Copy the items below word for word, from their start through the line containing "picture [43, 47, 457, 116]", including both ends.
━━━━━ Listed entries ━━━━━
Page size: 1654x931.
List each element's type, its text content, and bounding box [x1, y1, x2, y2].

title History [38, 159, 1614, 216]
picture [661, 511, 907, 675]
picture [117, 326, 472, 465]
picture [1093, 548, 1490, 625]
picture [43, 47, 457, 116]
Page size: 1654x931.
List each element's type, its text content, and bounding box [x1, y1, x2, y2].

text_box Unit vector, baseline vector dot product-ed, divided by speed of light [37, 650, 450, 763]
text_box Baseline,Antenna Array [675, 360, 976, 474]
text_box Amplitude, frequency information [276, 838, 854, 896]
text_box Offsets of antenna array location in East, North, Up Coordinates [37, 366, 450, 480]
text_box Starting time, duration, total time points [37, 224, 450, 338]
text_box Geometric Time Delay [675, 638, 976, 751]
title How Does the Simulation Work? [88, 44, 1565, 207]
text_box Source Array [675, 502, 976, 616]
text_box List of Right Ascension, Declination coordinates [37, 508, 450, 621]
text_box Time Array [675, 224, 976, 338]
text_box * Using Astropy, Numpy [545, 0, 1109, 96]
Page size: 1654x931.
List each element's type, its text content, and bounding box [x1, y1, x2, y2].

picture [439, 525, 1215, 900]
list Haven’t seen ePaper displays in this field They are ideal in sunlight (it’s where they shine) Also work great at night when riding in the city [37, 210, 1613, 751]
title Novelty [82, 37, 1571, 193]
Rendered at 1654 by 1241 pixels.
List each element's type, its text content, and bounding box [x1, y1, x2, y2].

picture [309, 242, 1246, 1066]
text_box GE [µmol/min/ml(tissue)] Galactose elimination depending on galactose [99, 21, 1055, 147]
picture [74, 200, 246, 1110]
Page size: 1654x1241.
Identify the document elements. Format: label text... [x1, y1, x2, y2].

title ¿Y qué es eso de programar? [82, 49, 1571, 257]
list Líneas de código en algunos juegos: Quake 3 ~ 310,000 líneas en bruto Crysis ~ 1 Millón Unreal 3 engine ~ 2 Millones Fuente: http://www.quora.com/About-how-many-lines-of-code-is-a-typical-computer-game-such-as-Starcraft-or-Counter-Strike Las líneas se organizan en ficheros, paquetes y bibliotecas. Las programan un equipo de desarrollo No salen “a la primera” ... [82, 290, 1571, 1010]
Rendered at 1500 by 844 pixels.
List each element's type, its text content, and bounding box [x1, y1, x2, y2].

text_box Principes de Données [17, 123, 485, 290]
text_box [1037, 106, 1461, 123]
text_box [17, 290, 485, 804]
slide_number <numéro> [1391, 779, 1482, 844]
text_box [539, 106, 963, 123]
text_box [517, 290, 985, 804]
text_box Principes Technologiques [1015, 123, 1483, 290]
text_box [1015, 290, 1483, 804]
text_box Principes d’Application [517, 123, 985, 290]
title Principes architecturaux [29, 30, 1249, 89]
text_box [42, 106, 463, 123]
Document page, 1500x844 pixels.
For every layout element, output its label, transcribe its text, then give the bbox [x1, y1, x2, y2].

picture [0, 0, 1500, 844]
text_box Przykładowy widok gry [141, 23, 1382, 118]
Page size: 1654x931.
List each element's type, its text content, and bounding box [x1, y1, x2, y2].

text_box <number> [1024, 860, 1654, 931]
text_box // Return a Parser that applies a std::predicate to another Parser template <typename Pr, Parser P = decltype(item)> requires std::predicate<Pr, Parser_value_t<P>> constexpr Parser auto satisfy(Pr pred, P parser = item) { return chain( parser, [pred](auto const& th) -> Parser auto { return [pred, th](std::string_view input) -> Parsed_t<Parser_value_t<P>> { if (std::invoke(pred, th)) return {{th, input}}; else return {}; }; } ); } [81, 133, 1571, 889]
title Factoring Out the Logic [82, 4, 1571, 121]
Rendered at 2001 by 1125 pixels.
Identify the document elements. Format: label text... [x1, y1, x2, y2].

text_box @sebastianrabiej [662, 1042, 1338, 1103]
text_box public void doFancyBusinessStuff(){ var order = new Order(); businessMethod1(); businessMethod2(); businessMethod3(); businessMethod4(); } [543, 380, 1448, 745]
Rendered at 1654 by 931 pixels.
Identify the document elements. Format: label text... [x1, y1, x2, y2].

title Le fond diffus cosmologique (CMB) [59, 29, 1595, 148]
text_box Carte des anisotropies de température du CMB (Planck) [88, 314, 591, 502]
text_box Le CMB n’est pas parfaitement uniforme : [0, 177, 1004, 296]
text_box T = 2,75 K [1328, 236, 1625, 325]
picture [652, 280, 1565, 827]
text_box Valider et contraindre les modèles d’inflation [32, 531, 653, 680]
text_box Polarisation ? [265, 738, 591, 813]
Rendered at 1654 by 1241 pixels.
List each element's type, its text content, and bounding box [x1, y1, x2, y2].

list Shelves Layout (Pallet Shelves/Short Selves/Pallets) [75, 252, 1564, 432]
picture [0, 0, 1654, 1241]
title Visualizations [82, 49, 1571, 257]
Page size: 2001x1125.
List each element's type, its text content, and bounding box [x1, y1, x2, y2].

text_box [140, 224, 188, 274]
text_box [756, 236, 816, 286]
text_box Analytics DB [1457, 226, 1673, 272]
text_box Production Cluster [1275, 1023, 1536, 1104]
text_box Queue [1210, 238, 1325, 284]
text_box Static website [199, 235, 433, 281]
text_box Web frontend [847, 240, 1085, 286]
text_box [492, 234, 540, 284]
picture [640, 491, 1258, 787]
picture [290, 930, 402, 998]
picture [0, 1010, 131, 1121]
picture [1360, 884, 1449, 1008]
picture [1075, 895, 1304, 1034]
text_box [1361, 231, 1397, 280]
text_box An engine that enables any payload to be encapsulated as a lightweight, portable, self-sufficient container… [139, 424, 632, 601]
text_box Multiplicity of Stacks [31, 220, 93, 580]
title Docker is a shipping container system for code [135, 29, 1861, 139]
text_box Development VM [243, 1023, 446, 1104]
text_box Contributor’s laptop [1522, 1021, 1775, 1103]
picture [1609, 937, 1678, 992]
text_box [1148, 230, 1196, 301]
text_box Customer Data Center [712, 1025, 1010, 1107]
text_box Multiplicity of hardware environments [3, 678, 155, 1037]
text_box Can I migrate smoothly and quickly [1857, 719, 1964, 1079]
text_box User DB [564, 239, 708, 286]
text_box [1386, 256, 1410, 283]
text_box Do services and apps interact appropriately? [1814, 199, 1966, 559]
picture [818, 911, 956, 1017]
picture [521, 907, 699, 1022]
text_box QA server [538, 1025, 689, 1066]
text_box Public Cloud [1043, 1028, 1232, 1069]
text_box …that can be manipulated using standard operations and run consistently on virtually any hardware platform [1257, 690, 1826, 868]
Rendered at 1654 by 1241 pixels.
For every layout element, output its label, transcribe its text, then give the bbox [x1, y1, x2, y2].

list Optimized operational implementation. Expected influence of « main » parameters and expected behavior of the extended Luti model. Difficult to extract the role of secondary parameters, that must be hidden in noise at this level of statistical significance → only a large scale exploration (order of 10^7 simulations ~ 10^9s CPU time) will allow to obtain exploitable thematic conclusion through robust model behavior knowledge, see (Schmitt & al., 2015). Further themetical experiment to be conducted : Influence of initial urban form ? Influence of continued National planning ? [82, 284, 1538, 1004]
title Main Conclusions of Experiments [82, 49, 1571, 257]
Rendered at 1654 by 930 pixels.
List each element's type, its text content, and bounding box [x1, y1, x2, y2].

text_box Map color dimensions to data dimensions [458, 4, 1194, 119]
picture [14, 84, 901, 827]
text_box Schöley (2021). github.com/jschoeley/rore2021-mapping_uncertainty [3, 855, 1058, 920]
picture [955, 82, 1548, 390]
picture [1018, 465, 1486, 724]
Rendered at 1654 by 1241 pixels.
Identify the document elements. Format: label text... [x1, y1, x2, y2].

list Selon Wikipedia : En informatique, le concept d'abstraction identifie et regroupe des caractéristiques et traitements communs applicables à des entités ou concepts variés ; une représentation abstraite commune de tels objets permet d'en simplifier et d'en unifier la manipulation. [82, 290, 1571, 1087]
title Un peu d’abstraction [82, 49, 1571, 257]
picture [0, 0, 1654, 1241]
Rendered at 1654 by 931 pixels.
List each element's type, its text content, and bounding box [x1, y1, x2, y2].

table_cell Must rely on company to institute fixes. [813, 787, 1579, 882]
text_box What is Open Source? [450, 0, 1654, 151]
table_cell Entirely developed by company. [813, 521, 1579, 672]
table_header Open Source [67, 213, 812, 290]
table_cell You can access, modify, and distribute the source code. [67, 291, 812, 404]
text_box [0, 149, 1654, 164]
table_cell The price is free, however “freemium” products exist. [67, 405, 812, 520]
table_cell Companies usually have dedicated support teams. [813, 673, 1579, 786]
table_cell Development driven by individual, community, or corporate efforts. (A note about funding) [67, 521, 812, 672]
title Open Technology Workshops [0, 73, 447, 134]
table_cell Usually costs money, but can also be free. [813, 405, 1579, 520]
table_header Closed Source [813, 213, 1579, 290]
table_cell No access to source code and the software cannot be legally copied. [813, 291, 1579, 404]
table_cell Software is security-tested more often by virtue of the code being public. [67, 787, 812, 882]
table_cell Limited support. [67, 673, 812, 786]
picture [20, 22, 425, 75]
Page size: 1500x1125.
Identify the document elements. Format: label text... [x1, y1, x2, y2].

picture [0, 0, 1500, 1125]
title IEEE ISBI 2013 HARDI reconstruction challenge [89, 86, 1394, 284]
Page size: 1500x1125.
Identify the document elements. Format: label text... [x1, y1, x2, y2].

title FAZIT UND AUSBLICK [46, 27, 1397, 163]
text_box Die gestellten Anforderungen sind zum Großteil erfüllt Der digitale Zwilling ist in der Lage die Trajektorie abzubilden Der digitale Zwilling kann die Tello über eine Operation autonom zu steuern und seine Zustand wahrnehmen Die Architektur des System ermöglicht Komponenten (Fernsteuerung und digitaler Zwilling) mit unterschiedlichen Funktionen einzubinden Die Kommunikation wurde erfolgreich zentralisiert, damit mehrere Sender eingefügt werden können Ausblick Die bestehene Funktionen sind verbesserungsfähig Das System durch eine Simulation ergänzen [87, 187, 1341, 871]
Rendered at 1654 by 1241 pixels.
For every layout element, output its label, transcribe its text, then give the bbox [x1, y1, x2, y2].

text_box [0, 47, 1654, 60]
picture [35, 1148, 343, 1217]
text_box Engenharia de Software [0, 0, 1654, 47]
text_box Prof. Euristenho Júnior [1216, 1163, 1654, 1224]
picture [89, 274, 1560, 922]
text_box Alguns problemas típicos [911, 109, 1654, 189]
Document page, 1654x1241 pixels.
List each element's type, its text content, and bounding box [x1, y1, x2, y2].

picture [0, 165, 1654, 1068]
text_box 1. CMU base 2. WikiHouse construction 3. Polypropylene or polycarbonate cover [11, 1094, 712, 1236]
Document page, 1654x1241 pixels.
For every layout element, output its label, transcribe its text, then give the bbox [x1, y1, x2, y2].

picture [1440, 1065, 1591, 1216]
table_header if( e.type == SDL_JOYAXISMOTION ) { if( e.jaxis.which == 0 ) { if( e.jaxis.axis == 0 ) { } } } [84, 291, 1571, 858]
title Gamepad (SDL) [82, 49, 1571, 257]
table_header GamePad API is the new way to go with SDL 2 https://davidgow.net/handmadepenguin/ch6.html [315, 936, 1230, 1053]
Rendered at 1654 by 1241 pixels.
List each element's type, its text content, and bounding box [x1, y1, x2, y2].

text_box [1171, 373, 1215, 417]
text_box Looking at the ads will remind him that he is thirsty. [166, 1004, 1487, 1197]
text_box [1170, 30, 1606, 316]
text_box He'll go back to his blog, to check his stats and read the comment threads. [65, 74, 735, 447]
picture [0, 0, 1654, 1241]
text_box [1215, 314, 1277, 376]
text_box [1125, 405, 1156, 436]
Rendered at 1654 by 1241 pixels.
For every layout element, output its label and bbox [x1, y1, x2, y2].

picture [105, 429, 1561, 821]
━━━━━
_Solution to the problem_:
Page size: 1654x931.
List each element's type, its text content, and bounding box [x1, y1, x2, y2].

title History [38, 159, 1614, 216]
picture [661, 511, 907, 675]
picture [117, 326, 472, 465]
picture [1093, 548, 1490, 625]
picture [43, 47, 457, 116]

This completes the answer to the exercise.